Vários líderes africanos encontraram um sentimento colectivo de revolta, de unidade e de luta que foi crucial para a transformação cultural e social necessária para uma mudança política. Frantz Fanon, um intelectual negro francês, dizia que para o sujeito oprimido se libertar era preciso que este reconhecesse que era digno da sua humanidade. As lutas de libertação significavam esse ponto de encontro, sendo que o revolucionário Amílcar Cabral reconhecia que estas eram actos geradores de cultura. Talvez seja por isto que milhões de pessoas saíram há um ano às ruas com uma única reivindicação: as vidas negras importam.

Devolver a humanidade às pessoas que se viram sistemicamente privadas dela é a luta que activistas de grupos como os Black Panthers também tentaram travar num contexto completamente diferente. Encapsulavam a necessidade de superar o país cuja história assenta na segregação racial, na separação de classes, sendo uma luz de esperança para quem achava que a política não as poderia representar. Foram uma contracultura tão politicamente relevante que a cultura dominante não via outra forma de dizimar que não fosse o recurso à violência e ao terror. Representavam a mesma esperança que Martin Luther King, Malcolm X simbolizavam: a ideia de que era possível, urgente e necessário superar essa sociedade.

Amílcar Cabral dizia que o imperialismo europeu, no processo histórico, era inevitável, tal como era inevitável a luta de libertação africana. Se esta visão partilha o determinismo de um sujeito oprimido que está em movimento e quase profere a citação atribuída a Jesus Cristo na Bíblia, a fé de que “os últimos serão os primeiros”.

Nos últimos dez anos, Portugal tem-se demarcado muito relativamente à questão étnico-racial. Conto-o a partir da minha perspectiva: quando dizia aos meus colegas que o racismo existia, eles rapidamente desviavam o olhar e refutavam, “isso era nos Estados Unidos, cá não”. Havia uma certa sensação de desprestígio em reconhecer os problemas sociais que nos afligiam, a normalização do abuso e preconceito racial era tão grande que ninguém via problemas em chamar a pessoas escravizadas “mercadoria”. Foi por isso que chorei pela primeira vez na escola. A nossa professora contava a história dos “Descobrimentos”, e de como tínhamos sido grandes e gloriosos, e eu chorava porque sentia que a mesma insensibilidade que se atirava perante a escravatura era a violência que a sociedade procurava empunhar contra mim, que não passava de uma criança.
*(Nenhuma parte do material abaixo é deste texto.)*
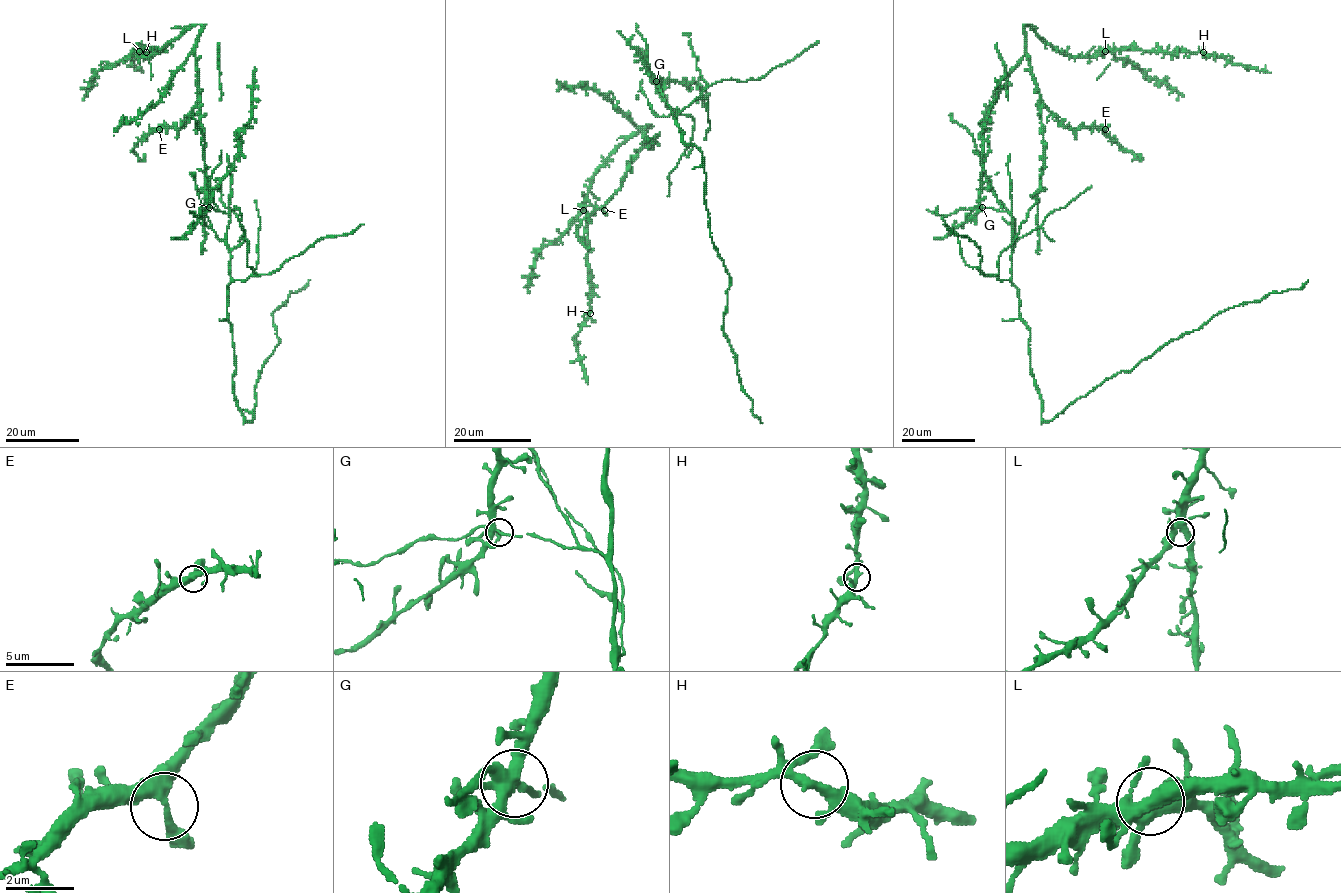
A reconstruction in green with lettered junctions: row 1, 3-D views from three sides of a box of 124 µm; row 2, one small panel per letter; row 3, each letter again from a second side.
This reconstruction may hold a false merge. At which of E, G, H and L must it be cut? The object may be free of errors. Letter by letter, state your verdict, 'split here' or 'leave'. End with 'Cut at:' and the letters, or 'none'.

O movimento Black Lives Matter surgiu em 2014 e a alterar o discurso racial que existia em todo o mundo, tornando evidente a violência que afligia os corpos de outros que eram jovens crianças, tal como eu. Dia após dia, mês após mês, ano após ano, as nossas reivindicações iam ficando mais difíceis de ignorar. Saímos às ruas quando George Floyd morreu para dizer que não toleraríamos mais que as coisas assim fossem acompanhadas por milhões de outras pessoas.

A sensação de mudança tem encontrado uma ausência de políticas estruturais que nos permitam ultrapassar este sistema e estas políticas que nos matam, a necropolítica com a qual não seremos mais complacentes.

Ser jovem em 2021 é reconhecer que há este legado histórico que antecede tudo o que fazemos, mas perceber a necessidade de analisar a sociedade na qual nos inserimos. É saber as lutas que não podemos abster de travar e é rejeitar a cultura da “imparcialidade” que significa, para os oprimidos, (sempre) a complacência com o opressor. É reconhecer a magnitude dos desafios, dos sistemas, das ideias que queremos superar. Mas não sucumbir e encontrar formas colectivas de a superar. Reconhecermos a interdependência que temos uma das outras e a importância de não largar a mão de ninguém: essa é a nossa força.